_Exercise objective_. Among the records below, find each line containing the word "Falls" and copy it.

_Extracted records_.
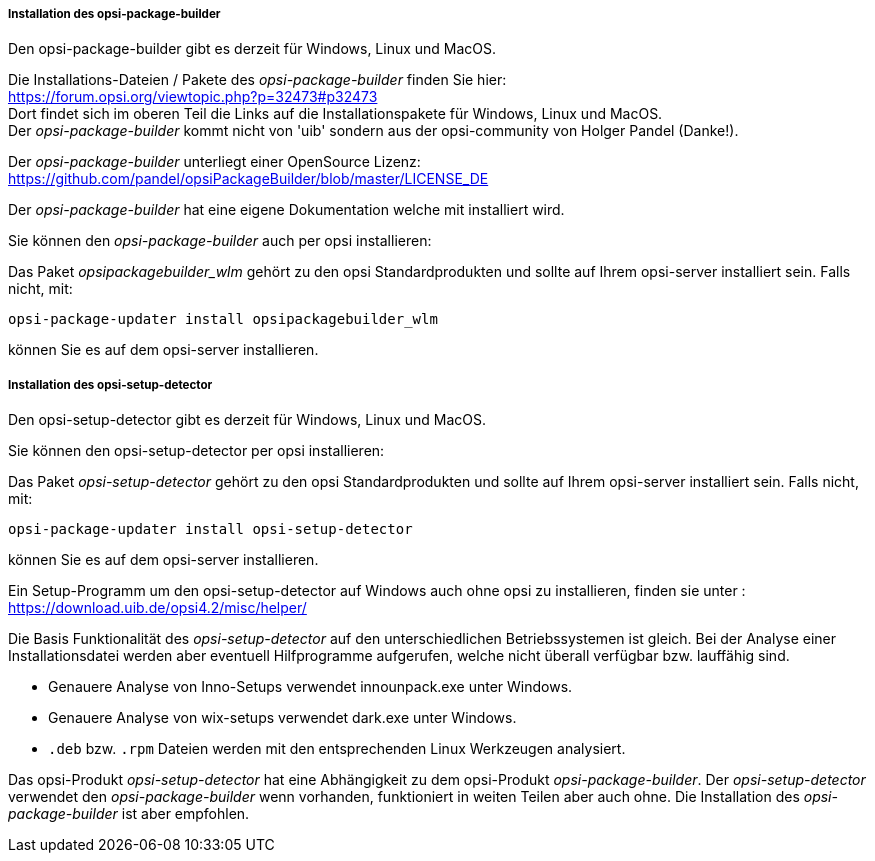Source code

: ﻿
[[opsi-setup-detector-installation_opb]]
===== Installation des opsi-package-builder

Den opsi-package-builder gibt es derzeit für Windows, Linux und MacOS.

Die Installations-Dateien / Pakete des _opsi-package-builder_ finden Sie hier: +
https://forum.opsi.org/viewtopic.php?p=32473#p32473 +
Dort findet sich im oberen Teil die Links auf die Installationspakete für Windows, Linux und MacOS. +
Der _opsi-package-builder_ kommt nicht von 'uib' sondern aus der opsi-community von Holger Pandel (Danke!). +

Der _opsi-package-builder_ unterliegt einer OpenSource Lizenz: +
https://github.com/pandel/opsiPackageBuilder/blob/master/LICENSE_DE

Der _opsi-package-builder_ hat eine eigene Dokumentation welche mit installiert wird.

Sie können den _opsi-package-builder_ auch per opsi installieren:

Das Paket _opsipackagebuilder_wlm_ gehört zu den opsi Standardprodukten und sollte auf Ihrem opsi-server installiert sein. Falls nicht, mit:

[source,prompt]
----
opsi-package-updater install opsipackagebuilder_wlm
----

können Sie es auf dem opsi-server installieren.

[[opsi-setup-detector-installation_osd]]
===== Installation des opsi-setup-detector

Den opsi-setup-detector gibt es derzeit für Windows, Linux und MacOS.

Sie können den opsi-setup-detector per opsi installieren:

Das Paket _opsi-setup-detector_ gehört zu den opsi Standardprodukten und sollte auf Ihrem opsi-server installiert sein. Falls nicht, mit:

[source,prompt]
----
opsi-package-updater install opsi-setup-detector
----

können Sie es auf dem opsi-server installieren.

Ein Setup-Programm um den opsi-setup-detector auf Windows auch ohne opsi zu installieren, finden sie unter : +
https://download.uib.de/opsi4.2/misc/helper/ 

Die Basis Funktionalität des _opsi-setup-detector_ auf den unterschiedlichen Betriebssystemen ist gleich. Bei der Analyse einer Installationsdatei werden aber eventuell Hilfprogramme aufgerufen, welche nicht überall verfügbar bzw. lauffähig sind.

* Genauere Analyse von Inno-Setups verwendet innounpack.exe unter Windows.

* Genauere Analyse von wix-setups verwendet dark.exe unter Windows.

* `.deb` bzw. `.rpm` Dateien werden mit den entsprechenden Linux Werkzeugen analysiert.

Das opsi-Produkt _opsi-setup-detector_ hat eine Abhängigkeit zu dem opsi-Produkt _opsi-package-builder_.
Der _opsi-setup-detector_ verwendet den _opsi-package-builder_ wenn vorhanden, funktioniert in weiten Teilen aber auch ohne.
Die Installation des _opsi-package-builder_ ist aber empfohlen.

_Result of this task_.
Das Paket _opsipackagebuilder_wlm_ gehört zu den opsi Standardprodukten und sollte auf Ihrem opsi-server installiert sein. Falls nicht, mit:
Das Paket _opsi-setup-detector_ gehört zu den opsi Standardprodukten und sollte auf Ihrem opsi-server installiert sein. Falls nicht, mit:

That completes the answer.